A mysterious flaming object crossed the sky of the northern Lynn Canal on Saturday evening. The event was caught on camera and posted on social media. It could have been an old satellite reentering the atmosphere.
On Saturday evening, Maggie Martin was walking with her sister by the beach in Haines. Their walk ended with a surprise.
Martin: “I’d never seen anything like that.”
As they looked up, the sisters saw something in the sky.
Martin: “It looked like a cloud trail, but there were no clouds in the sky. It just looked like a little ball of fire just slowly going across Ripinski. It disappeared, the smoke lingered for a little while, and it was pretty black smoke.”
Martin posted a short video of the mysterious event to a popular community Facebook page. The video shows a burning object cutting through the sky. The caption reads “what is this?”, and indicates the time of the observation as 10.22 pm.
The Aerospace Corporation provided a likely answer on its website. The organization tracks space debris that could damage spacecrafts. It lists a satellite called Cosmos 1356 that reentered the atmosphere on the day the flaming object was caught on camera. A map on the website shows the trajectory of the satellite passing over the northern Lynn Canal. The satellite had spent more than 40 years circling the Earth.

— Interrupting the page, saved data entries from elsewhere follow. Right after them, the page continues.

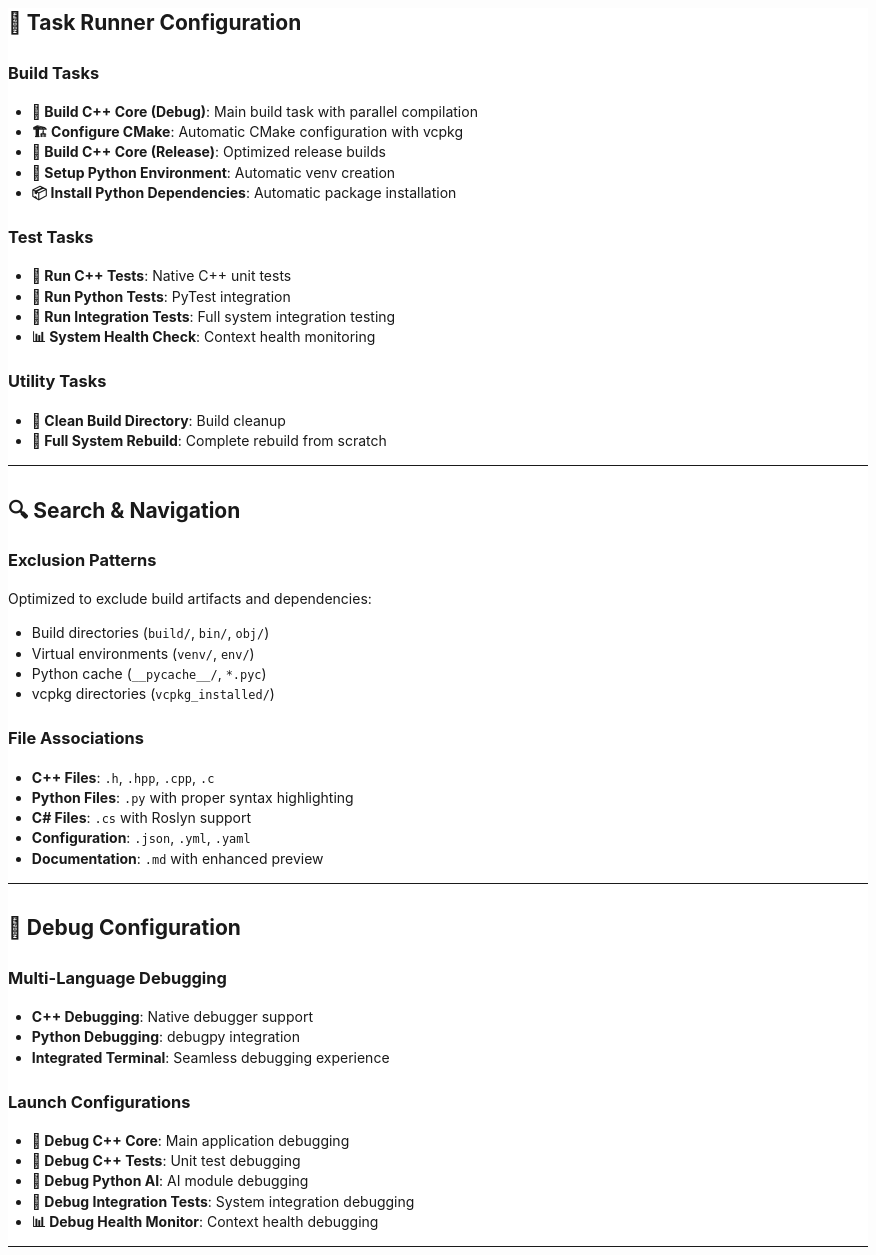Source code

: 
## 🎯 **Task Runner Configuration**

### **Build Tasks**
- **🔧 Build C++ Core (Debug)**: Main build task with parallel compilation
- **🏗️ Configure CMake**: Automatic CMake configuration with vcpkg
- **🔧 Build C++ Core (Release)**: Optimized release builds
- **🐍 Setup Python Environment**: Automatic venv creation
- **📦 Install Python Dependencies**: Automatic package installation

### **Test Tasks**
- **🧪 Run C++ Tests**: Native C++ unit tests
- **🧪 Run Python Tests**: PyTest integration
- **🧪 Run Integration Tests**: Full system integration testing
- **📊 System Health Check**: Context health monitoring

### **Utility Tasks**
- **🧹 Clean Build Directory**: Build cleanup
- **🔄 Full System Rebuild**: Complete rebuild from scratch

---

## 🔍 **Search & Navigation**

### **Exclusion Patterns**
Optimized to exclude build artifacts and dependencies:
- Build directories (`build/`, `bin/`, `obj/`)
- Virtual environments (`venv/`, `env/`)
- Python cache (`__pycache__/`, `*.pyc`)
- vcpkg directories (`vcpkg_installed/`)

### **File Associations**
- **C++ Files**: `.h`, `.hpp`, `.cpp`, `.c`
- **Python Files**: `.py` with proper syntax highlighting
- **C# Files**: `.cs` with Roslyn support
- **Configuration**: `.json`, `.yml`, `.yaml`
- **Documentation**: `.md` with enhanced preview

---

## 🐛 **Debug Configuration**

### **Multi-Language Debugging**
- **C++ Debugging**: Native debugger support
- **Python Debugging**: debugpy integration
- **Integrated Terminal**: Seamless debugging experience

### **Launch Configurations**
- **🔧 Debug C++ Core**: Main application debugging
- **🧪 Debug C++ Tests**: Unit test debugging
- **🐍 Debug Python AI**: AI module debugging
- **🧪 Debug Integration Tests**: System integration debugging
- **📊 Debug Health Monitor**: Context health debugging

---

Cosmos 1356 was launched in 1982 from the Plesetsk cosmodrome, about 500 miles north of Moscow, in what was then the Soviet Union. On NASA’s website, Cosmos 1356 is described as a 5,000 pound electronic intelligence satellite. This means it gathered electronic signals not directly related to communications.
The Aerospace Corporation’s website says satellites usually reenter the atmosphere at more than four miles per seconds. Air friction heats the devices until they burst into flames. The object then appears to be traveling parallel to the ground, and the spectacle can last from 20 to 90 seconds.
A request for comments from NASA went unanswered.